■ What is needed ■
Read the blog discussion below about the words people use for cancer, then keep it going from its last sentence.

■ Source extract ■
___

May I take your metaphor? – how we talk about cancer

When we talk about cancer, many of us rely on metaphors.

It’s the start of a long journey”. “I feel like I’m on a carousel that won’t let me get off”. “I’m on the road to recovery”. “She lost the fight”…

And none are more commonly used than the “battle” and “journey” metaphors. For some of us, this language can be motivating – particularly when it comes to encouraging groups to get behind, for example, a fundraising event or activity.

However, not everybody finds these expressions empowering, especially if you feel that you’re “losing the fight”.

Our latest blog looks at how we talk about cancer and asks how helpful these metaphors can be.

We’d love to hear your thoughts on it, and whether you feel that this type of talk unites or divides?

  • Intersting article. I use the tread mill metaphor, one step at a time and you can't stop,keep going ? 

    David

  • Hi Helen

    When my husband was diagnosed he chose 'journey' because he felt battle was inappropriate as there was no chance to 'win'  it in his circumstances. My friend who  had cancer on and off over 23 years with various different options for treatment had a great personal outlook and told everyone she would only ever 'go down fighting' and had some amazing achievements along the way - her life was totally different because of her cancer diagnoses (breast, liver, bone and brain) but she was amazing (in my eyes) because she threw herself into treatment and was forever pushing the boundaries (even managing to get a teaching degree despite undergoing chemo at the time).  I guess when it comes down to it its a personal opinion depending on your own circumstances and personality. In my own mind life is always a journey with ups and downs. strains and stresses but only the 'sufferers' of any illness can tell it how it is for them.  Jules

  • I prefer stright talk.

    You just have to get on with it, easier said than done!

___

■ Information supplied ■
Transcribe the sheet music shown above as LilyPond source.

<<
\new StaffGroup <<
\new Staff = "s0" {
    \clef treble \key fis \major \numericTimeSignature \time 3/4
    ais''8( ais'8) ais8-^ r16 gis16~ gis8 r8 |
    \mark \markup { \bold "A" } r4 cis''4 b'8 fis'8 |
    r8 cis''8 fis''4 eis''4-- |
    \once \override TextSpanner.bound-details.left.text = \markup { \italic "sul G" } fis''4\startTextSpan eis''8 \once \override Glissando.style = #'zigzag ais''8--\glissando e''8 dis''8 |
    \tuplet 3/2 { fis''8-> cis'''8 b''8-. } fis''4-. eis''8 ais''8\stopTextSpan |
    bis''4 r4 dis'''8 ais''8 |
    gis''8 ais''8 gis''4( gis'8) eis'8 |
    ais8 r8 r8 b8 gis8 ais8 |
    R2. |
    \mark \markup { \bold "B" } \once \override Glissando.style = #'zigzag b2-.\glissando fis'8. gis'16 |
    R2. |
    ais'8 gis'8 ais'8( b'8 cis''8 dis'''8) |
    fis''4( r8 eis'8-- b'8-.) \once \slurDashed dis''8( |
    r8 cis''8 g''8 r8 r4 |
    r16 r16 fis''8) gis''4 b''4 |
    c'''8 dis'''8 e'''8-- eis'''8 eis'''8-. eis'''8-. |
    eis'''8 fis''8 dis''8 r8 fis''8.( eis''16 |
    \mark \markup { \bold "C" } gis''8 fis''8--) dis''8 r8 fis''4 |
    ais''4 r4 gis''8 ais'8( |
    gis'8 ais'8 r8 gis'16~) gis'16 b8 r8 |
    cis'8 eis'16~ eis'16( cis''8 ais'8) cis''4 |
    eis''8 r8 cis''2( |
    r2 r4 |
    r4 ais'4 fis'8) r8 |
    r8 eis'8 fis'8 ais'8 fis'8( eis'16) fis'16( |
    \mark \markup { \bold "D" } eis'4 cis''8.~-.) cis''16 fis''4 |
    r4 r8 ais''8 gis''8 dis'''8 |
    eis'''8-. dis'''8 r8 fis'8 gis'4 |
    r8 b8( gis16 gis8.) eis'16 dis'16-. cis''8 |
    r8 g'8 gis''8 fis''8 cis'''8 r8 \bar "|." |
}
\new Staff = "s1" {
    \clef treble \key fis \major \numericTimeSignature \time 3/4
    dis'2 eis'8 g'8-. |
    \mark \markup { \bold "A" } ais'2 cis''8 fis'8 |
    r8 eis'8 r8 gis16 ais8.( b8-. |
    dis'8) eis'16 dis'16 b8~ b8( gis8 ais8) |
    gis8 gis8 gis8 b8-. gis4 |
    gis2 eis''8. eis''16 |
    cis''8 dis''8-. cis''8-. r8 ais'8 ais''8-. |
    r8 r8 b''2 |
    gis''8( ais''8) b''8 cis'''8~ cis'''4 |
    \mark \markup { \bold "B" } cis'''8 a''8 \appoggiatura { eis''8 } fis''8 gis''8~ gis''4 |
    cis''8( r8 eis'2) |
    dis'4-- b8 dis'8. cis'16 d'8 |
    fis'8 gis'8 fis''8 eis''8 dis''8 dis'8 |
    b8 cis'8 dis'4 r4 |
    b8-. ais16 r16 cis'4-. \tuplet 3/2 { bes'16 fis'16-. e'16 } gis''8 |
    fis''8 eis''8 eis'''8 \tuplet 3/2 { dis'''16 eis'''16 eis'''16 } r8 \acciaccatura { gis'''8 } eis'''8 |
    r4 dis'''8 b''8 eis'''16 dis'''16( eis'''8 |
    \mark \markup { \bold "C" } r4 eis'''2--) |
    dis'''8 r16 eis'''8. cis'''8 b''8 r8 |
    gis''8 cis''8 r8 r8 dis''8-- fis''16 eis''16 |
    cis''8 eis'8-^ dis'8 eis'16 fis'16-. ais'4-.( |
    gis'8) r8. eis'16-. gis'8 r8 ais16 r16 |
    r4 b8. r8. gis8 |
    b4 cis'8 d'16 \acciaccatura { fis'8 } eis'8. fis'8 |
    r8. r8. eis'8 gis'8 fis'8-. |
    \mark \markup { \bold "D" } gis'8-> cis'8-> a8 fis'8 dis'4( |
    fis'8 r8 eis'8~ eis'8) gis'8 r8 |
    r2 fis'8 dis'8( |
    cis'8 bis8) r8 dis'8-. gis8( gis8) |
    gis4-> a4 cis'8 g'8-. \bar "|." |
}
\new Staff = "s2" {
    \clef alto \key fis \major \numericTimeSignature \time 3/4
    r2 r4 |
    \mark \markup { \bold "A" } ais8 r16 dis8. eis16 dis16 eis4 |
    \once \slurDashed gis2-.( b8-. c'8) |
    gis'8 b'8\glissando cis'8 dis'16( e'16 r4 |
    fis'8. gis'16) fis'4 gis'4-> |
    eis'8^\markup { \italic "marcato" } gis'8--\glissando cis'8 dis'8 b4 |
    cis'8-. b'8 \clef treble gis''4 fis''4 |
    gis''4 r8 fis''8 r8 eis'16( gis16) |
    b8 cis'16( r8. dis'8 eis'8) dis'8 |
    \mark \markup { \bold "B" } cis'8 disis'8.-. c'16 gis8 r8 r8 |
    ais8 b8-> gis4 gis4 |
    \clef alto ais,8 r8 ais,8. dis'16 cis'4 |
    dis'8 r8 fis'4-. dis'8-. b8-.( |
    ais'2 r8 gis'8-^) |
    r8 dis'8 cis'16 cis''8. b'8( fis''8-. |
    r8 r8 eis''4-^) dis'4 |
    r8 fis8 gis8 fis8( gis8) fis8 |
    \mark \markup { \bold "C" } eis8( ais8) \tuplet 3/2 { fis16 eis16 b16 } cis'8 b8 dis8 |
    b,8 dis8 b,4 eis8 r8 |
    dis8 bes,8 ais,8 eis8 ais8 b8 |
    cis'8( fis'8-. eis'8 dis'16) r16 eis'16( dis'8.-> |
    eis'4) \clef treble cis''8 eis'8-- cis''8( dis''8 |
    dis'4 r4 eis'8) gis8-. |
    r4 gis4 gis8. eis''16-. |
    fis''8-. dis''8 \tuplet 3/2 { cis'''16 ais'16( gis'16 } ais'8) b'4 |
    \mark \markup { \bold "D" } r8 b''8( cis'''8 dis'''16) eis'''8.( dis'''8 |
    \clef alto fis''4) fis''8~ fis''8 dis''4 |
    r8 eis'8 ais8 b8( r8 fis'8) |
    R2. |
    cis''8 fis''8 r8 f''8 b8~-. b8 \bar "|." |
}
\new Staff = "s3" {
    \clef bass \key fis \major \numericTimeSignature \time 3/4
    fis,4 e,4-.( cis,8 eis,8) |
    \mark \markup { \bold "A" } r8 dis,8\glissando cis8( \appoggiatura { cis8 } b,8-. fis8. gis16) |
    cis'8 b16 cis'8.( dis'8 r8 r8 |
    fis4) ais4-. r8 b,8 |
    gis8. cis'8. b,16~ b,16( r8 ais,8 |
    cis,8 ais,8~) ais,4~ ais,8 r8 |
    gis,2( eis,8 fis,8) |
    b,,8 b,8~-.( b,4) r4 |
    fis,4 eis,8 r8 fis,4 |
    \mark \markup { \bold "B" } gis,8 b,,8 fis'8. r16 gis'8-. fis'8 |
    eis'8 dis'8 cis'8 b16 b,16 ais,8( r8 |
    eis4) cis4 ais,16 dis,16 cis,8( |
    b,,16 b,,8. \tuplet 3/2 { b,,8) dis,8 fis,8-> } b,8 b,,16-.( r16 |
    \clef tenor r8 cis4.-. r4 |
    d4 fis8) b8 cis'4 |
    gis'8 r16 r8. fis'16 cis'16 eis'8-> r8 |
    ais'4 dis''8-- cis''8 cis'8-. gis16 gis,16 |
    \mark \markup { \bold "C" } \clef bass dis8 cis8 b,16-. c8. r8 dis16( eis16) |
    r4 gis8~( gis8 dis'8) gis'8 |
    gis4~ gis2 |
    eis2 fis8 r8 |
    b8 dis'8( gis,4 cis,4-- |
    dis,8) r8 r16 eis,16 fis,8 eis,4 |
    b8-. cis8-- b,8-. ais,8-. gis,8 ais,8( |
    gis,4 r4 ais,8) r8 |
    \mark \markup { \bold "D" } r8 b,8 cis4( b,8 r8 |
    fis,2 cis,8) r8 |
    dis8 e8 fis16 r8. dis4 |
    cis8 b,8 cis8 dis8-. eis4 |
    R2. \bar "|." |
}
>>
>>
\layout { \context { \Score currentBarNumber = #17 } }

___

■ Task output ■
  • Hi Space

    I agree straight talk is the best, I was releived my oncologist, a wonderful caring man, was brutally frank in his discussions with me. This enabled me very quickly to come to terms with my prognosis and to decide on the best course of action to take to prolong my life. While most of this language of metaphors really annoys me especially when spoken in a "caring" headmistress to a child sort of way. I do understand why it is used, to not hurt peoples feelings, not so much those with cancer but their relatives and carers. I think there was a thread here that discussed the really annoying things people say to you when they know you have cancer. Like "oh if your going to get cancer that is quite a good one to have" duh! Perhaps will revisit the thread. Kim

  • Hello again,

    Really interesting to read your thoughts on this, all.

    This morning, I spotted an article about broadcaster Victoria Derbyshire, and her experience of being treated for breast cancer, and it made me think of this discussion.

    The article is titled ‘You need a lot of luck, not just positivity, when cancer strikes’, and it’s written by Deborah Orr, who herself has had breast cancer. She talks about the pressure to be positive in the face of a cancer diagnosis, as well as the language of “being brave”.

    Do have a read and let us know what you think!

  • I was diagnosed 2.5 years ago with uterine cancer (a very rare one to say the least) and my husband mentioned to someone one time that "she's fighting the fight".  I remember getting so upset by that, I'm NOT fighting, I'm living, just like everyone else.  I've been cancer free for 2.5 years, I take hormone therapy daily, I try to live normally (although cancer crosses my mind daily) but I don't like to think I'm fighting, journeying, etc.  I just want to fit back into society like I did before my diagnosis.  I almost wish I had told nobody about my cancer, that's all people think when they haven't seen you in a long time.  I want my life back.